I also tried to pass –max-old-space-size to Node process. If you pass it to Cypress directly it crashes, so what I did was to rename the node executable to node_exec, and then create a new file named node in which I put node_exec –max-old-space-size $@ to forward all arguments to node executable. This did not help either. 

Finally, I settled with the option to have custom commands to locate elements, which suppress more of the logging with {log: false}. Before/after version of locating the element is not needed, a snapshot is needed after a click or other significant action. Note that this log: false gave me a hard time when using cy.get because it was resetting the default timeout, so I had to pass the timeout as an option as well.

Cypress.Commands.add('getSilent', locator =>
  cy.get(locator, {
    log: false,
    timeout: Cypress.config('defaultCommandTimeout'),
  }),
);

This workaround did not solve the out of memory issue either, just allowed me to have a longer scenario before the Test Runner crashes.

On the other hand, this limitation is kind of a motivation for you to plan better, make more focused and short test suites.

Cypress error logging and JUnit results

Cypress does not provide very good logging, the stack trace is practically useless, as your code is wrapped into Cypress’ code. In order to work around this, I use some custom code which collects Cypress commands and then when a test fails it dumps the commands to a custom log file and a screenshot. The same code also creates custom JUnit test result files and it inserts the errors collected. Custom files are saved into cypress/logs folder of the project. You can read more about this custom logging in Testing with Cypress – Custom logging of errors and JUnit results post.

Rerun failed tests

Although Cypress is very stable, it still happens that some tests fail from time to time. I have added a task to rerun failed tests. This is done with yarn cypress:retry. This task iterates all custom created JUnit XMLs described in the previous section and makes a list of all tests that had failed. This list is saved into a file named retry-output.txt in cypress/logs folder. Those files are run again. The internal command that is called by retry code is yarn cypress:run –spec=’cypress/tests/TestSuite.js’. The same command you can use manually to run a single test suite or more using an asterisk as a wildcard.

Code coverage

Code coverage is not mandatory, more likely a nice to have a metric, we try to monitor and improve on. Read more about code coverage in What about code coverage post. For capturing code coverage Istanbul is used. Code coverage is described in more details in Testing with Cypress – Code coverage with Istanbul post.

Generate reports

An HTML report is generated in the end, it is invoked with yarn cypress:report command. This command relies on custom JUnit XMLs generated during the test run. You can read more details in Testing with Cypress – Custom logging of errors and JUnit results post.

■ QUESTIONS ON THE MATERIAL ■
**A)** In the Cypress testing passage, what file stores the list of failed tests for rerunning?
**B)** Reproduce the part of the Cypress testing passage that opens with the words containing "Although Cypress is" and closes with "as a wildcard.".
**C)** Carry on the Cypress testing passage from its final sentence.

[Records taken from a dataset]
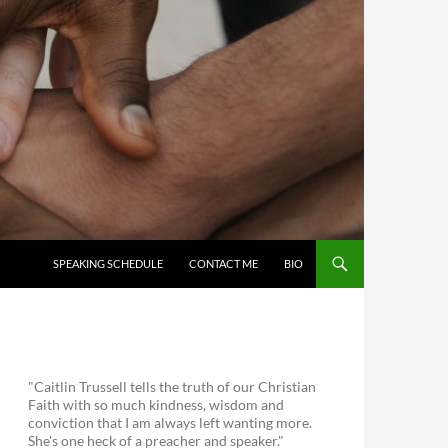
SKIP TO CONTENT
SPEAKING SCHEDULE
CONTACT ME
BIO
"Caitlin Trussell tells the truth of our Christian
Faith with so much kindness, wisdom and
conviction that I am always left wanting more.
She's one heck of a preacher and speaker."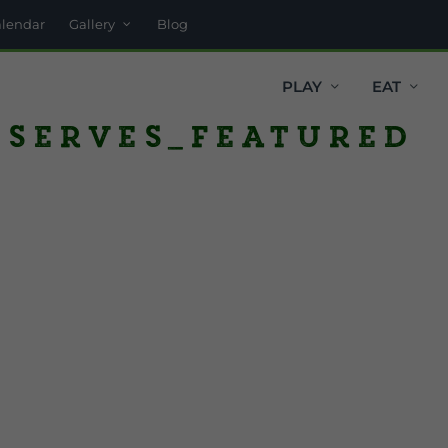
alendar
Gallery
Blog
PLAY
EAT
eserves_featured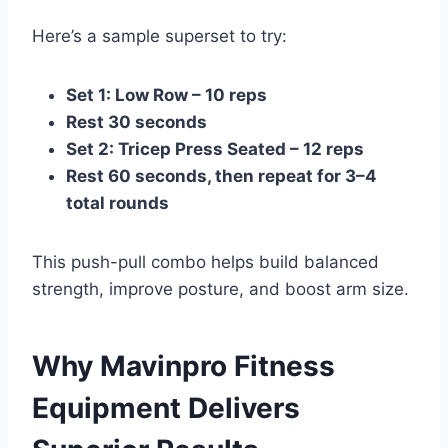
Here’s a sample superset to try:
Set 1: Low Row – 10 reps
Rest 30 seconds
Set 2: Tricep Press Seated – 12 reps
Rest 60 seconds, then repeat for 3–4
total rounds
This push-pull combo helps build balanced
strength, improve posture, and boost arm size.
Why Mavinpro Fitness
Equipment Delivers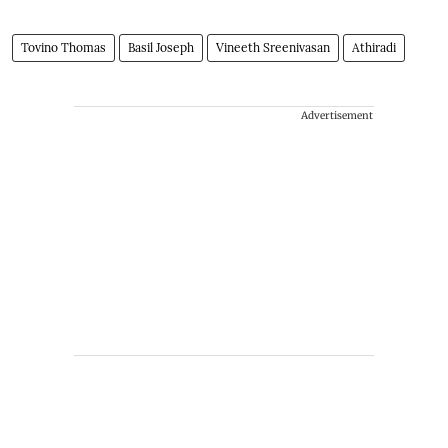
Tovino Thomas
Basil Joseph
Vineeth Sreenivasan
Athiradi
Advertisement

■ TASK ANSWERS ■
**A)** A file named retry-output.txt in the cypress/logs folder.

**B)**
Although Cypress is very stable, it still happens that some tests fail from time to time. I have added a task to rerun failed tests. This is done with yarn cypress:retry. This task iterates all custom created JUnit XMLs described in the previous section and makes a list of all tests that had failed. This list is saved into a file named retry-output.txt in cypress/logs folder. Those files are run again. The internal command that is called by retry code is yarn cypress:run –spec=’cypress/tests/TestSuite.js’. The same command you can use manually to run a single test suite or more using an asterisk as a wildcard.

**C)**
Running tests in parallel

Cypress supports running tests in parallel. This is done with –parallel option when you run your tests. In order to do so, you need a subscription to Cypress Dashboard. There are various subscription plans, which are quite affordable. The idea is that Cypress records all your test runs and based on the timing and the available machines, it distributes evenly the tests across your machines. You can read more in Cypress Parallelization article. I have not tried that and also I do not know how it is going to work with current customizations I am doing in the current post.

Another option is to do the parallelism on your own. For this purpose, xargs Linux command can be used. The command that you run under Linux is:

find ./cypress/tests -name "*_spec.js" | xargs -n1 -P4 bash -c 'yarn cypress:run --spec="$@"' --

Where the P4 is the number you threads you want to have. The command finds all files ending with _spec.js with each if it, it invokes Cypress with a given number of simultaneous threads. Note that this parallelization is not very stable in case of Docker container. Randomly there are issues with Xvfb frame buffer.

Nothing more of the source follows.